The 5-Minute Dementia Screen: Is This Confusion New or Baseline?

“She’s always confused.”

The care aide says it with a shrug as you assess your 84-year-old patient. She is disoriented to time and place, picking at her blankets, and does not seem to recognize her room. The chart says dementia.

Case closed?

Not so fast. Because this confusion might be something very different—and very fixable—if you catch it.

Delirium vs. Dementia: Why It Matters

Dementia is a chronic, slowly progressive decline in cognitive function. It is their baseline. It is sad, but it is not an emergency.

Delirium is an acute change in mental status caused by something else—infection, medication, metabolic problem, hypoxia. It is a symptom, not a diagnosis. And that “something else” can kill them if you miss it.

The danger: when we hear “dementia,” we sometimes stop looking. But a delirious patient needs you to find the cause.

The 5-Minute Field Assessment

You do not need a formal cognitive test. You need the right questions:

Ask the caregiver:

  • “Is this her normal, or is this different?”
  • “When did you last see her acting completely like herself?”
  • “Did this come on suddenly or gradually?”
  • “Any new medications in the past week?”
  • “Eating and drinking normally? Any vomiting or diarrhea?”
  • “Fever, cough, urinary symptoms?”
  • “Any falls recently, even minor ones?”

The key distinction:

  • Dementia: Gradual onset, stable day-to-day, worse in evenings (sundowning), memory primarily affected
  • Delirium: Acute onset (hours to days), fluctuating, affects attention and awareness, often has a cause

Common Causes of Delirium in the Elderly

Think of these when you see acute confusion:

  • Infection — UTI is famous for this, but pneumonia and skin infections too
  • Medications — New meds, changed doses, or missed doses (especially psych meds)
  • Metabolic — Hypoglycemia, hyponatremia, dehydration, renal failure
  • Hypoxia — Check that SpO2
  • Urinary retention — A full bladder can absolutely cause delirium
  • Constipation/impaction — Surprisingly common cause
  • Pain — Undertreated pain, especially from fractures
  • Head injury — Even “minor” falls in anticoagulated patients
  • Stroke/TIA — Confusion can be the only presenting symptom

What “Sundowning” Is (and Is Not)

Sundowning—increased confusion in the evening—is a real phenomenon in dementia patients. But it has become a catch-all excuse for any confused elderly person after dark.

Be careful: “It’s just sundowning” can mask a UTI, a stroke, or a medication error. If the family says this is worse than their usual sundowning, believe them.
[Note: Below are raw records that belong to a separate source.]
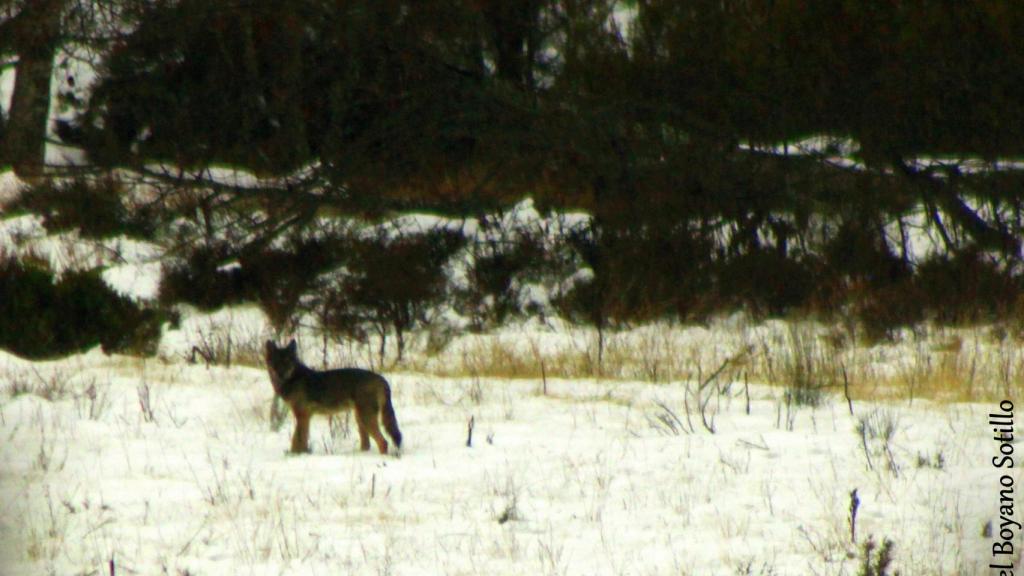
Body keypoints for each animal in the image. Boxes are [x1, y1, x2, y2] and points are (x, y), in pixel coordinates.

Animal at [262, 336, 401, 453]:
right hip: (360, 419)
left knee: (383, 442)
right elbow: (301, 439)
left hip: (366, 418)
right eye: (276, 362)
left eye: (287, 362)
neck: (293, 379)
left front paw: (295, 455)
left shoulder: (302, 416)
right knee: (367, 444)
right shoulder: (306, 417)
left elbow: (297, 440)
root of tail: (381, 378)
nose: (281, 375)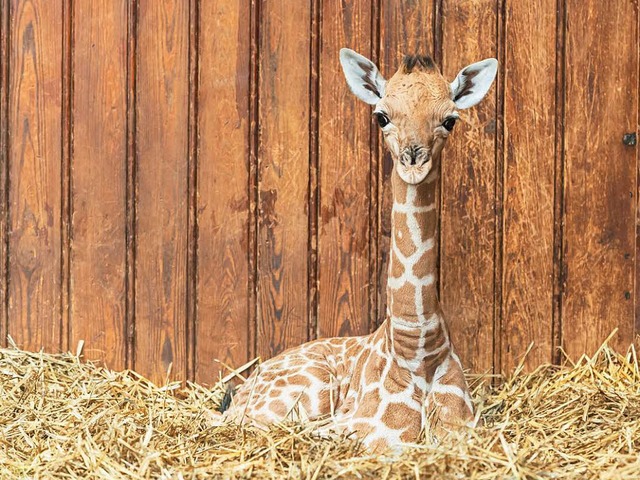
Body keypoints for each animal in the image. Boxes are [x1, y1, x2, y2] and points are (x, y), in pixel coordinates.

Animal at [221, 47, 500, 452]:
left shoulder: (463, 429)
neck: (418, 348)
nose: (413, 161)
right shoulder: (367, 431)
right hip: (301, 395)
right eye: (381, 116)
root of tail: (247, 384)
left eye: (450, 120)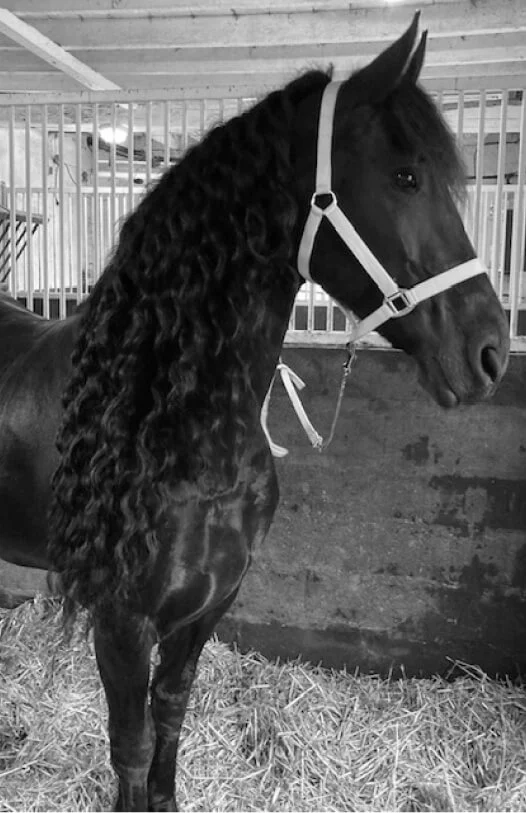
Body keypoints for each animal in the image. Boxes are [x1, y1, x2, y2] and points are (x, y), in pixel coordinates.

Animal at [0, 15, 510, 812]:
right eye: (406, 176)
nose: (491, 352)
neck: (160, 422)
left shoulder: (207, 608)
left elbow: (171, 721)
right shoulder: (122, 620)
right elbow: (130, 744)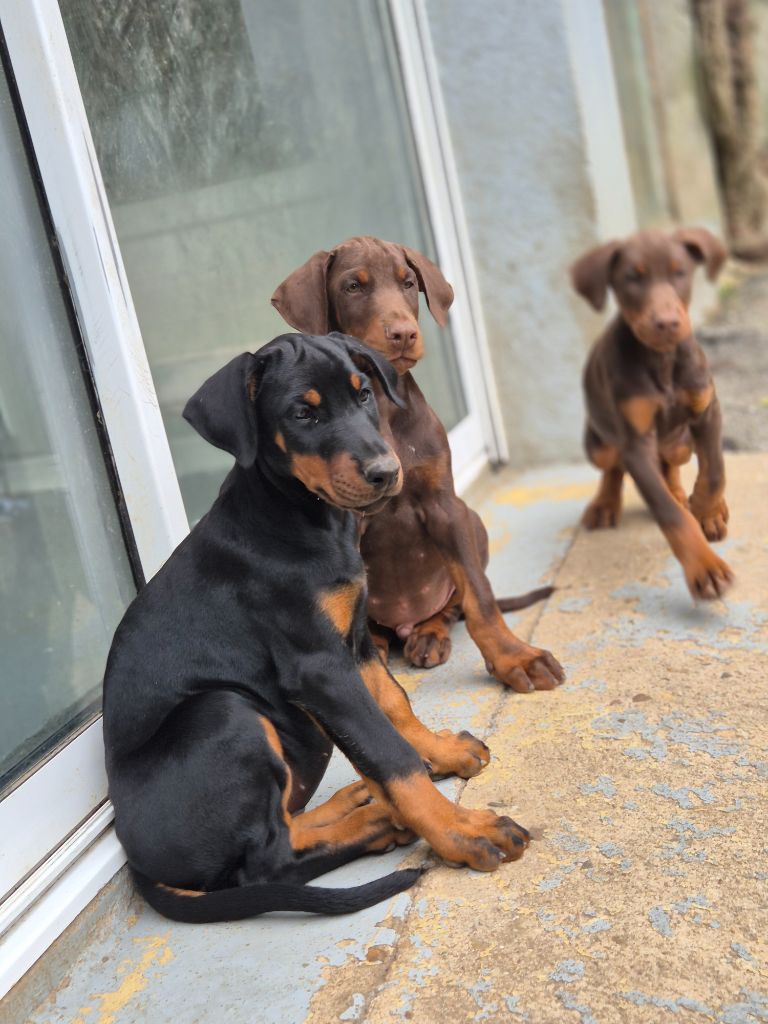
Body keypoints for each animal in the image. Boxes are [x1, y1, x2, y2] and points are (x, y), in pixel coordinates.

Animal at [103, 332, 529, 923]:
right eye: (302, 413)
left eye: (364, 394)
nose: (386, 472)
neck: (300, 517)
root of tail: (135, 860)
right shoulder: (319, 668)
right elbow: (388, 753)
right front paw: (459, 830)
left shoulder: (354, 641)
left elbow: (394, 705)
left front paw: (440, 753)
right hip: (225, 711)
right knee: (267, 863)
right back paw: (377, 823)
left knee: (280, 827)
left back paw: (356, 804)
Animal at [272, 237, 564, 694]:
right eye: (353, 286)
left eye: (408, 282)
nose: (404, 333)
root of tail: (402, 625)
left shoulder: (444, 505)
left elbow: (480, 596)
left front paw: (515, 656)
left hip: (472, 521)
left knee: (453, 606)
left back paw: (429, 633)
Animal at [570, 226, 733, 600]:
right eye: (632, 277)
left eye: (680, 272)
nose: (667, 323)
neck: (661, 358)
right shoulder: (634, 441)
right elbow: (668, 512)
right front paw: (705, 567)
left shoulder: (707, 409)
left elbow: (715, 469)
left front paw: (707, 510)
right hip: (600, 443)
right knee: (612, 468)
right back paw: (604, 505)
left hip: (681, 444)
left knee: (671, 464)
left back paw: (685, 494)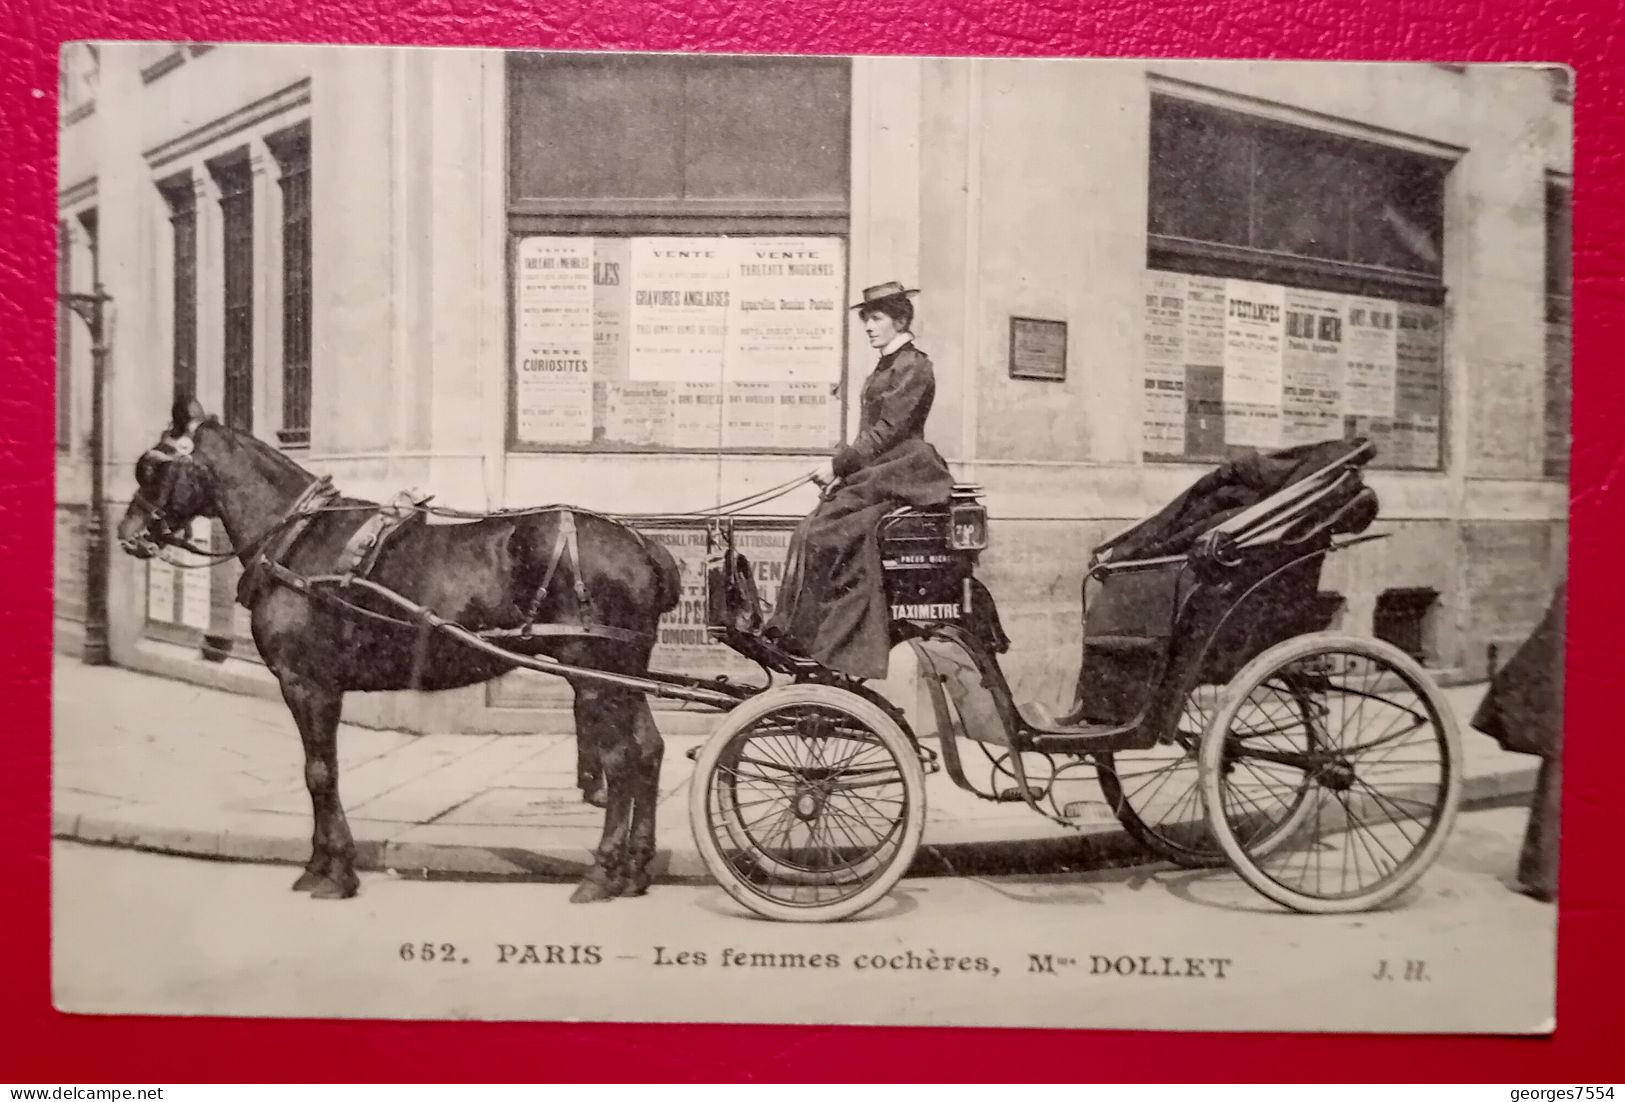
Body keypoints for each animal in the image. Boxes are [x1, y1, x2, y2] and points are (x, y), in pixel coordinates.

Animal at [114, 401, 682, 903]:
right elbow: (321, 772)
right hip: (623, 675)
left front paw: (334, 871)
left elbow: (320, 772)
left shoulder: (307, 684)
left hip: (596, 676)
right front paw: (320, 863)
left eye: (151, 467)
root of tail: (642, 544)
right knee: (648, 751)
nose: (127, 533)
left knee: (620, 760)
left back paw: (602, 873)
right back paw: (635, 869)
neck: (298, 540)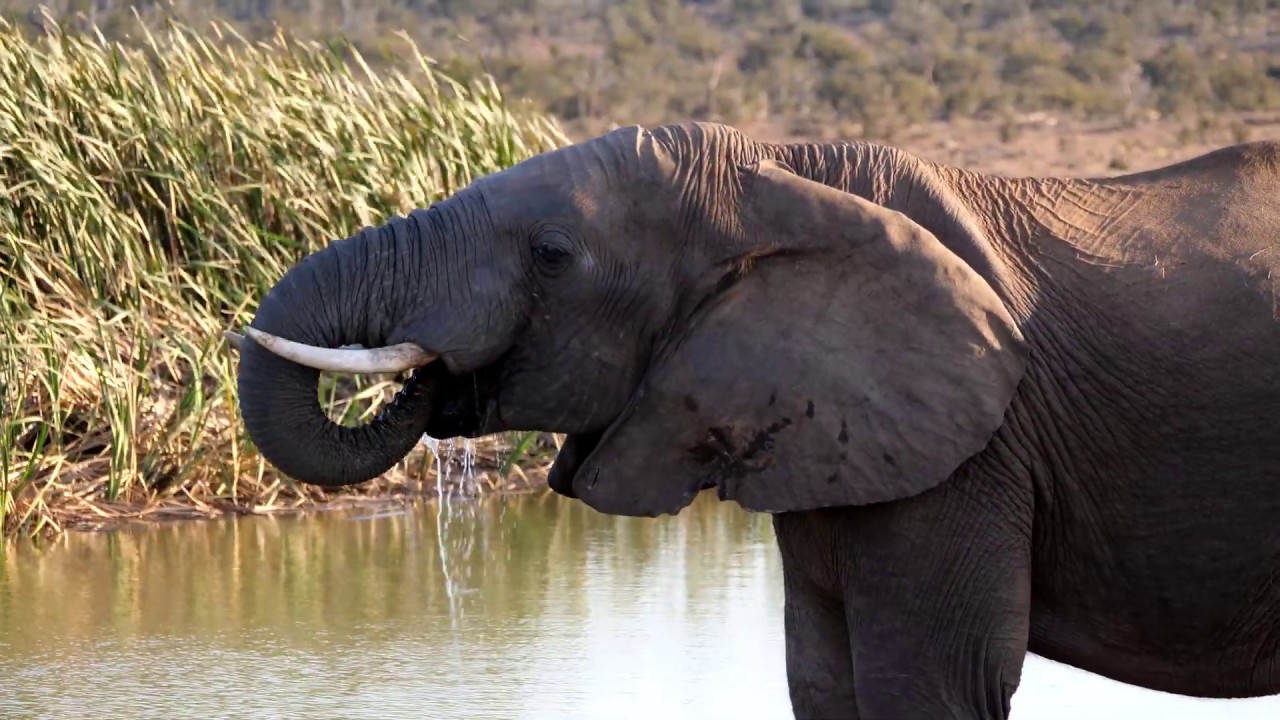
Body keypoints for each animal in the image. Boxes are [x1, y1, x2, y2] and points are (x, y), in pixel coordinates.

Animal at [226, 121, 1280, 719]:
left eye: (554, 255)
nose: (434, 375)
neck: (781, 171)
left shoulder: (976, 448)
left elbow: (930, 685)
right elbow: (822, 682)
Your Assessment Findings That Suggest Delirium

  • Acute onset (hours to days, not months)
  • Fluctuating level of consciousness
  • Cannot focus attention on your questions
  • Vital sign abnormalities (fever, tachycardia, hypoxia)
  • Visual hallucinations (more common in delirium than dementia)
  • Hyperactive (agitated) or hypoactive (withdrawn, “quiet”)

The Pearl

“They’re always confused” does not mean THIS confusion is not an emergency. Ask when they were last normal. If this is different from baseline—especially if it came on acutely—there is a cause, and finding it could save their life.


This clinical pearl is for educational discussion only. Assessment and transport decisions should follow your local protocols and medical direction. When in doubt about an elderly patient’s mental status change, err on the side of further evaluation.